By Richard Wolf
and Jackie Kucinich
WASHINGTON -- The murderous attacks on American consulates in Libya and Egypt temporarily shift the focus of the presidential campaign from President Obama's record on the economy to his stewardship of foreign policy, giving Republican Mitt Romney potential risks and rewards.
As soon as the death of the U.S. ambassador to Libya, Christopher Stevens, was confirmed late Tuesday night, Romney lit into Obama for the initial statement from the U.S. embassy in Cairo, which condemned anti-Islam rhetoric that "hurt the religious feelings of Muslims."
Romney doubled down on his criticism Wednesday morning, upstaging Obama before the president spoke out against the attacks in the White House Rose Garden and visited the State Department with Secretary of State Hillary Rodham Clinton. "America cannot shrink from the responsibility to lead," Romney said.
Unless the situation in the Middle East spins out of control, however, the attack and Obama's forceful denunciation and actions in response could strengthen his hand, experts say, since he has successfully waged war on al-Qaeda throughout the Middle East and northern Africa.
"You have a Republican challenger who is behind in the polls, who is looking for an opportunity to drive a wedge and to create a sense that Obama is the apologizer, he's the anti-American exceptionalist, he's weak," says Aaron David Miller, a former Middle East negotiator and adviser to six secretaries of State over 25 years. "Unless it is validated day after day after day, it is not going to provide him much leverage and room to make the case."

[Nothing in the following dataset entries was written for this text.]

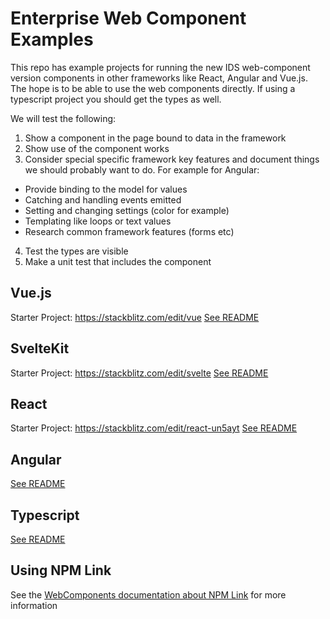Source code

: # Enterprise Web Component Examples

This repo has example projects for running the new IDS web-component version components in other frameworks like React, Angular and Vue.js. The hope is to be able to use the web components directly. If using a typescript project you should get the types as well.

We will test the following:

1. Show a component in the page bound to data in the framework
2. Show use of the component works
3. Consider special specific framework key features and document things we should probably want to do. For example for Angular:
  * Provide binding to the model for values
  * Catching and handling events emitted 
  * Setting and changing settings (color for example) 
  * Templating like loops or text values
  * Research common framework features (forms etc)
4. Test the types are visible
5. Make a unit test that includes the component

## Vue.js 
Starter Project: https://stackblitz.com/edit/vue
[See README](https://github.com/infor-design/enterprise-wc-examples/blob/main/vue-ids-wc/README.md)

## SvelteKit
Starter Project: https://stackblitz.com/edit/svelte
[See README](https://github.com/infor-design/enterprise-wc-examples/blob/main/sveltekit-ids-wc/README.md)

## React
Starter Project: https://stackblitz.com/edit/react-un5ayt
[See README](https://github.com/infor-design/enterprise-wc-examples/blob/main/react-ids-wc/README.MD)

## Angular
[See README](https://github.com/infor-design/enterprise-wc-examples/blob/main/angular-ids-wc/README.MD)

## Typescript
[See README](https://github.com/infor-design/enterprise-wc-examples/blob/main/typescript-ids-wc/README.md)

## Using NPM Link

See the [WebComponents documentation about NPM Link](https://github.com/infor-design/enterprise-wc/blob/main/doc/PUBLISH.md#publishing-a-test-package-your-local-npm-repo) for more information
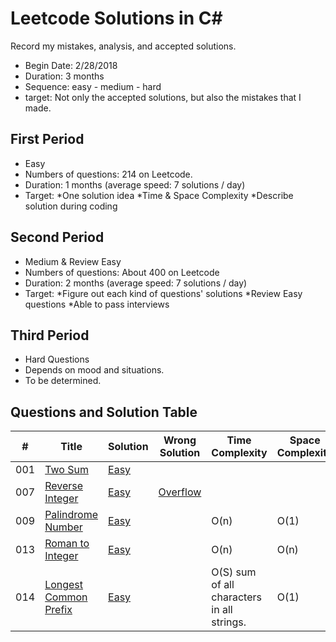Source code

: # Leetcode Solutions in C#
Record my mistakes, analysis, and accepted solutions.

- Begin Date: 2/28/2018
- Duration: 3 months
- Sequence: easy - medium - hard
- target: Not only the accepted solutions, but also the mistakes that I made.


## First Period
- Easy
- Numbers of questions: 214 on Leetcode.
- Duration: 1 months (average speed: 7 solutions / day)
- Target: 
*One solution idea
*Time & Space Complexity
*Describe solution during coding


## Second Period
- Medium & Review Easy
- Numbers of questions: About 400 on Leetcode
- Duration: 2 months (average speed: 7 solutions / day)
- Target: 
*Figure out each kind of questions' solutions
*Review Easy questions
*Able to pass interviews

## Third Period
- Hard Questions
- Depends on mood and situations.
- To be determined.

## Questions and Solution Table
|  #  | Title | Solution | Wrong Solution | Time Complexity| Space Complexity |
| --- | ----- | -------- | -------------- | -------------- | ---------------- |
| 001 | [Two Sum](https://leetcode.com/problems/two-sum/description/) | [Easy](./Easy/001-TwoSum.cs) |  | | |
| 007 | [Reverse Integer](https://leetcode.com/problems/reverse-integer/description/) | [Easy](./Easy/007-ReverseInteger.cs) | [Overflow](./Easy/007-ReverseInteger-Wrong.cs) | | |
| 009 | [Palindrome Number](https://leetcode.com/problems/palindrome-number/description/) | [Easy](./Easy/009-PalindromeNumber.cs) | | O(n) | O(1) |
| 013 | [Roman to Integer](https://leetcode.com/problems/roman-to-integer/description/) | [Easy](./Easy/013-RomanToInteger.cs) | | O(n) | O(n)|
| 014 | [Longest Common Prefix](https://leetcode.com/problems/longest-common-prefix/description/) | [Easy](./Easy/014-LongestCommonPrefix.cs) | | O(S) sum of all characters in all strings. | O(1) |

For Obama, the attacks offer an opportunity to show strong leadership, that most prized presidential trait. His administration took action immediately in sending about 200 U.S. Marines from the Italian coast to Libya.

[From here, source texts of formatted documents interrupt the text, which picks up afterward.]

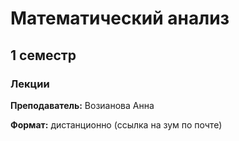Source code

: # Математический анализ

## 1 семестр

### Лекции

**Преподаватель:** Возианова Анна

**Формат:** дистанционно (ссылка на зум по почте)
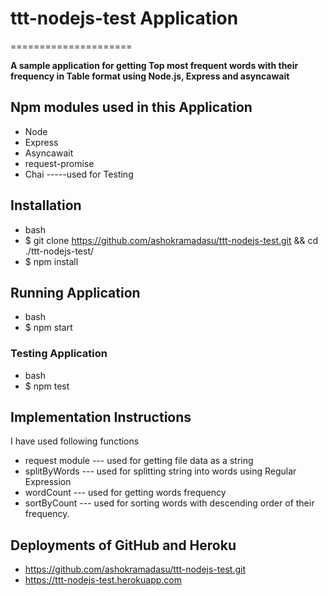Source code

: # ttt-nodejs-test Application
=====================

**A sample application for getting Top most frequent words with their frequency in Table format using Node.js, Express and asyncawait**

## Npm modules used in this Application 
* Node 
* Express
* Asyncawait
* request-promise
* Chai           -----used for Testing


## Installation
* bash
* $ git clone https://github.com/ashokramadasu/ttt-nodejs-test.git && cd ./ttt-nodejs-test/
* $ npm install

## Running Application

* bash
* $ npm start

### Testing  Application
* bash
* $ npm test

## Implementation Instructions
I have used following functions 
* request module --- used for getting file data as a string              
* splitByWords   --- used for splitting string into words using Regular Expression
* wordCount      --- used for getting words frequency 
* sortByCount    --- used for sorting words with descending order of their frequency.
 
## Deployments of GitHub and Heroku

- https://github.com/ashokramadasu/ttt-nodejs-test.git
- https://ttt-nodejs-test.herokuapp.com
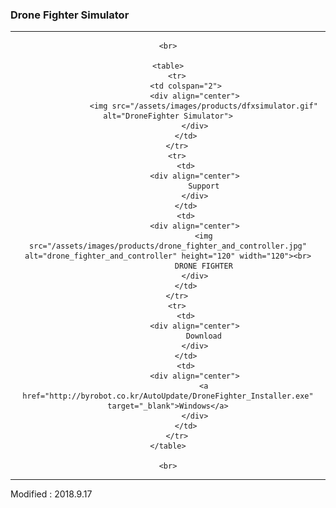 ### Drone Fighter Simulator

---

<div align="center">

    <br>

    <table>
        <tr>
            <td colspan="2">
                <div align="center">
                    <img src="/assets/images/products/dfxsimulator.gif" alt="DroneFighter Simulator">
                </div>
            </td>
        </tr>
        <tr>
            <td>
                <div align="center">
                    Support
                </div>
            </td>
            <td>
                <div align="center">
                    <img src="/assets/images/products/drone_fighter_and_controller.jpg" alt="drone_fighter_and_controller" height="120" width="120"><br>
                    DRONE FIGHTER
                </div>
            </td>
        </tr>
        <tr>
            <td>
                <div align="center">
                    Download
                </div>
            </td>
            <td>
                <div align="center">
                    <a href="http://byrobot.co.kr/AutoUpdate/DroneFighter_Installer.exe" target="_blank">Windows</a>
                </div>
            </td>
        </tr>
    </table>
    
    <br>

</div>

---

Modified : 2018.9.17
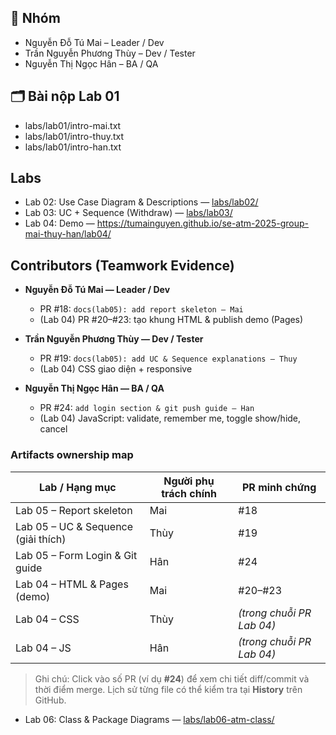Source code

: ## 👥 Nhóm
- Nguyễn Đỗ Tú Mai – Leader / Dev
- Trần Nguyễn Phương Thùy – Dev / Tester
- Nguyễn Thị Ngọc Hân – BA / QA

## 🗂️ Bài nộp Lab 01
- labs/lab01/intro-mai.txt
- labs/lab01/intro-thuy.txt
- labs/lab01/intro-han.txt
## Labs
- Lab 02: Use Case Diagram & Descriptions — [labs/lab02/](labs/lab02/)
- Lab 03: UC + Sequence (Withdraw) — [labs/lab03/](labs/lab03/)
- Lab 04: Demo — https://tumainguyen.github.io/se-atm-2025-group-mai-thuy-han/lab04/
## Contributors (Teamwork Evidence)

- **Nguyễn Đỗ Tú Mai — Leader / Dev**
  - PR #18: `docs(lab05): add report skeleton – Mai`
  - (Lab 04) PR #20–#23: tạo khung HTML & publish demo (Pages)

- **Trần Nguyễn Phương Thùy — Dev / Tester**
  - PR #19: `docs(lab05): add UC & Sequence explanations – Thuy`
  - (Lab 04) CSS giao diện + responsive

- **Nguyễn Thị Ngọc Hân — BA / QA**
  - PR #24: `add login section & git push guide – Han`
  - (Lab 04) JavaScript: validate, remember me, toggle show/hide, cancel

### Artifacts ownership map
| Lab / Hạng mục                     | Người phụ trách chính | PR minh chứng |
|-----------------------------------|------------------------|---------------|
| Lab 05 – Report skeleton          | Mai                    | #18           |
| Lab 05 – UC & Sequence (giải thích) | Thùy                   | #19           |
| Lab 05 – Form Login & Git guide   | Hân                    | #24           |
| Lab 04 – HTML & Pages (demo)      | Mai                    | #20–#23       |
| Lab 04 – CSS                      | Thùy                   | *(trong chuỗi PR Lab 04)* |
| Lab 04 – JS                       | Hân                    | *(trong chuỗi PR Lab 04)* |

> Ghi chú: Click vào số PR (ví dụ **#24**) để xem chi tiết diff/commit và thời điểm merge. Lịch sử từng file có thể kiểm tra tại **History** trên GitHub.

- Lab 06: Class & Package Diagrams — [labs/lab06-atm-class/](labs/lab06-atm-class/)
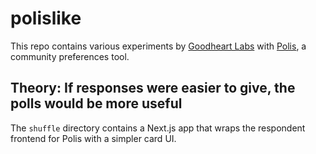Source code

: # polislike

This repo contains various experiments by [Goodheart Labs](https://goodheartlabs.com/) with [Polis](https://pol.is/), a community preferences tool.

## Theory: If responses were easier to give, the polls would be more useful

The `shuffle` directory contains a Next.js app that wraps the respondent frontend for Polis with a simpler card UI.
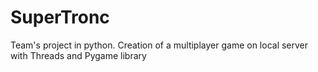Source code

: # SuperTronc
Team's project in python. Creation of a multiplayer game on local server with Threads and Pygame library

International events frequently interfere with U.S. elections, and they haven't been kind to Democrats. The war in Vietnam proved to be Lyndon Johnson's downfall in 1968, keeping him from seeking re-election. The Iranian hostage crisis led to President Jimmy Carter's downfall in 1980.
For Obama, the most dangerous issue -- politically and otherwise -- has been Iran's nuclear program. Just hours before events in Libya unfolded Tuesday night, he was on the phone for an hour with Israeli Prime Minister Benjamin Netanyahu discussing the potential for military action against Tehran.

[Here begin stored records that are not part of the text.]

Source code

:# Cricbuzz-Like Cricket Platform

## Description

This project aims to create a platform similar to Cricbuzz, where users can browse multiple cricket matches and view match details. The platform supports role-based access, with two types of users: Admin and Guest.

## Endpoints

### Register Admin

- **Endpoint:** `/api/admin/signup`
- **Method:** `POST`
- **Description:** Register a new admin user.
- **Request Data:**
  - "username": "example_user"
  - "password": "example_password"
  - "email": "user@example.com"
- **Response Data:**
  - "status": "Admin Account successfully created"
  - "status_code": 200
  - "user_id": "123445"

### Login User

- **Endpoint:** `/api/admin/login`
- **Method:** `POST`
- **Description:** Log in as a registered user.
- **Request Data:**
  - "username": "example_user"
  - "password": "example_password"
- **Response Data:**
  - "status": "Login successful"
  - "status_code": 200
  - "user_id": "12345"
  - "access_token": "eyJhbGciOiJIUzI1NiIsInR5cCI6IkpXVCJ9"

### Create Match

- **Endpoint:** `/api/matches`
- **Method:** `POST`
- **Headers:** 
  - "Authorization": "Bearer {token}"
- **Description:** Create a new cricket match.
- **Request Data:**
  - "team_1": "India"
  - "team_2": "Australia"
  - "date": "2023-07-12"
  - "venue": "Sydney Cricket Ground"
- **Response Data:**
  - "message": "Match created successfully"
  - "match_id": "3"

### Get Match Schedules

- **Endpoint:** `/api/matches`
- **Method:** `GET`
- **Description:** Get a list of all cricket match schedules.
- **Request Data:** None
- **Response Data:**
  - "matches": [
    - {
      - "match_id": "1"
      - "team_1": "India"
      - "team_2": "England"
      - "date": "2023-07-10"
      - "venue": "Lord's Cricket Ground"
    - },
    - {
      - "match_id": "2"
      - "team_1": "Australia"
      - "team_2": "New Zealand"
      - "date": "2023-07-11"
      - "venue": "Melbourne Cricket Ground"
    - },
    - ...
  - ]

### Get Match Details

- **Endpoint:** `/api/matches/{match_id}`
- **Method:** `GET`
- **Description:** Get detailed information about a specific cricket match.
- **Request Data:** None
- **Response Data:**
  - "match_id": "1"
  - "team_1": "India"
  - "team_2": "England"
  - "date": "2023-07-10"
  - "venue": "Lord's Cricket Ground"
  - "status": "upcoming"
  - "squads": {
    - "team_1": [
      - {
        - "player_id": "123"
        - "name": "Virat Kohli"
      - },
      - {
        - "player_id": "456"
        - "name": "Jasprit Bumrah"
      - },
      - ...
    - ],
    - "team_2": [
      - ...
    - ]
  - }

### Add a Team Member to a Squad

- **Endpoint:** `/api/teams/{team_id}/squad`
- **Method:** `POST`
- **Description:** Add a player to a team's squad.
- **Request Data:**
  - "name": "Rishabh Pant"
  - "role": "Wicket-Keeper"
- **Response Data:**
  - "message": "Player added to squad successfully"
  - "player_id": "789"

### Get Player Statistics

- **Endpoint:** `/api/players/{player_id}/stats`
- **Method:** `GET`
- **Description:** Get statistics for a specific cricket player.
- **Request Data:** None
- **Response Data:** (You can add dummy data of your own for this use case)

The attacks in Libya and Egypt are likely to dominate the presidential debate only briefly unless they lead to more anti-American violence. Because of that, Romney's opportunity to blame Obama may be fleeting.
"It's a terrible course for America to stand in apology for our values," Romney said from his campaign office in Jacksonville. "When our grounds are being attacked and breached...the first response of the United States must be outrage."
Romney sought to put the blame back on Obama, saying the president has "demonstrated a lack of clarity as to foreign policy."
Obama's statements didn't mention Romney or politics. Instead, the president heaped praise on Stevens and the other victims and vowed that justice would be done.
"We will not waver in our commitment to see that justice is done for this terrible act," Obama said. "And make no mistake, justice will be done."
Most current and former Republican political and diplomatic officials issued restrained statements of unity, refusing to go where Romney instantly ventured. Those included former Secretary of State Condoleezza Rice, Republican congressional leaders John Boehner and Mitch McConnell, and Sen. John McCain, the 2008 GOP presidential candidate.
Some Republicans followed Romney's lead, however. Sen. James Inhofe, R-Okla., said, "America has suffered as a result of President Obama's failure to lead and his failed foreign policy of appeasement and apology."
Rep. Tom Price, chairman of the House Republican Policy Committee, said, "Absent American leadership, the world will only become a far more dangerous place. At a time of great turmoil, we must reinforce our commitment to lead out front, not from behind" -- a reference to the U.S. strategy last year in backing up European nations during the Libyan revolution.
While Obama stayed above the fray, other Democrats came to his defense against Romney's attacks -- notably Senate Foreign Relations Committee Chairman John Kerry, D-Mass.
"This is one of those moments when Americans must unite as Americans," he said. "It is exactly the wrong time to throw political punches. It is a time to restore calm and proceed wisely."